A gust of wind kicked up sand, and giant raindrops slapped the ground as Austin and Nina ducked inside the ranch house. Trout was in the kitchen, the only part of the house that still had a roof. Rain leaked in through a few holes and rapidly created rivulets in the dirt floor, but otherwise the interior was relatively dry and sheltered. The ragged opening where the door had been looked out on the RVs. The gaps between the adobe bricks provided views in every direction like the peepholes in a castle wall.

 

The wind and rain were mere preliminaries. A desert electrical storm doesn't simply sweep in and let loose a few desultory bolts of lightning. It picks a spot and hovers over it, unleashing torrents of rain and crooked bolts of lightning seconds apart, or sometimes in multiples. It will pound away with a malevolence more common to humans, battering the earth like an artillery barrage whose intent is to eliminate the enemy or break his will.

 

The nearconstant stroboscopic light froze the slashing raindrops.
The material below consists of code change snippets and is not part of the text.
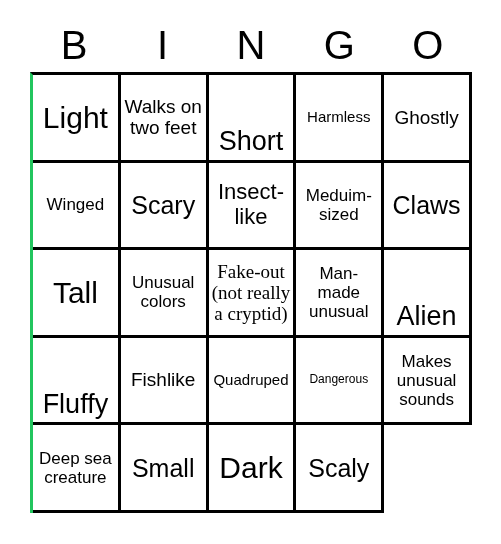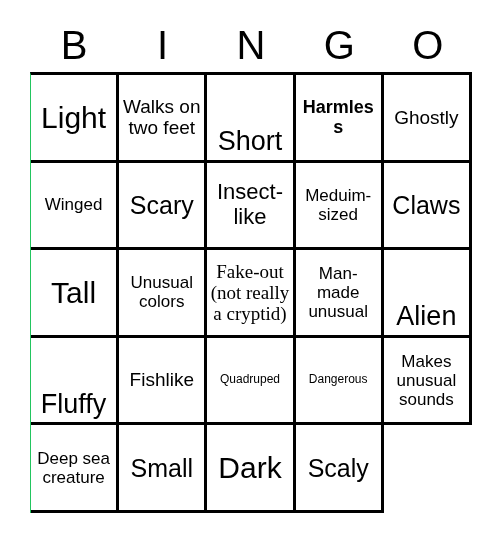--- a/index.html
+++ b/index.html
@@ -47,21 +47,21 @@
 
   
   #bingo-grid {
     position: absolute;
     left: 30px;
     top: 72px;
     width: 442px;
     height: 441px;
     box-sizing: border-box;
     border-top: 3px solid #000000;
-    border-left: 1px solid #22c55e;
+    border-left: 3px solid #22c55e;
     display: grid;
     grid-template-columns: repeat(5, 1fr);
     grid-template-rows: repeat(5, 1fr);
     background: #ffffff;
   }
 
   .bingo-cell {
     box-sizing: border-box;
     border-right: 3px solid #000000;
     border-bottom: 3px solid #000000;
@@ -81,24 +81,24 @@
     hyphens: none;
   }
 
   
   .fs-30 { font-size: 30px; }
   .fs-27 { font-size: 27px; margin-top: 48px; }
   .fs-25 { font-size: 25px; }
   .fs-22 { font-size: 22px; }
   .fs-19 { font-size: 19px; }
   .fs-17 { font-size: 17px; }
-  .fs-15 { font-size: 18px; font-weight: bold; }
+  .fs-15 { font-size: 15px; }
   .fs-13 { font-size: 19px; font-family: Liberation Serif, serif; }
   .fs-12 { font-size: 12px; }
-  .fs-11 { font-size: 12px; }
+  .fs-11 { font-size: 15px; }
 </style>
 </head>
 <body>
 
 <div id="bingo-card">
 
   <div id="bingo-header">
       <div class="header-letter">B</div>
       <div class="header-letter">I</div>
       <div class="header-letter">N</div>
While Trout made visual checks, Austin kept in touch with the guards with a handheld radio. He had to shout to be heard over the thunder boomers and the pounding rain.

 

The watchdogs had been instructed to call in at regular intervals or immediately if they encountered something unusual. The men on the perimeter identified themselves by their own names. The six men posted at the old gas station called themselves the A Team. The chopper crew, simply known as the B Team, was to listen and maintain silence.

 

Austin's radio crackled with what sounded like static but was really rainfall.

 

"Ned to base. Nothing."

 

"Roger that," Austin replied. "Come in, Carl.".

 

A second later. "Carl. Ditto."

 

Taking to heart Austin's warning to keep messages brief, Joe answered, "Dittoditto."

 

Then, from the road, "A Team. Negative."

 

The storm lasted most of an hour, and when it moved on the premature darkness it had brought with it lingered, broken only by lightning flashes in the distance. The fresh-scrubbed air smelled strongly of sagebrush. Patrol reports continued to come in. All was still quiet until a call came in from the road crew.

 

A Team to base. Vehicle coming. Taking positions."

 

The team's plan was to use two men to intercept the vehicle, two to cover them. One would watch the backs of the coverers, and the sixth would keep in touch with the others on the radio.

 

Austin went to the doorway and squinted toward the road. The headlights were pinpoints in the dark.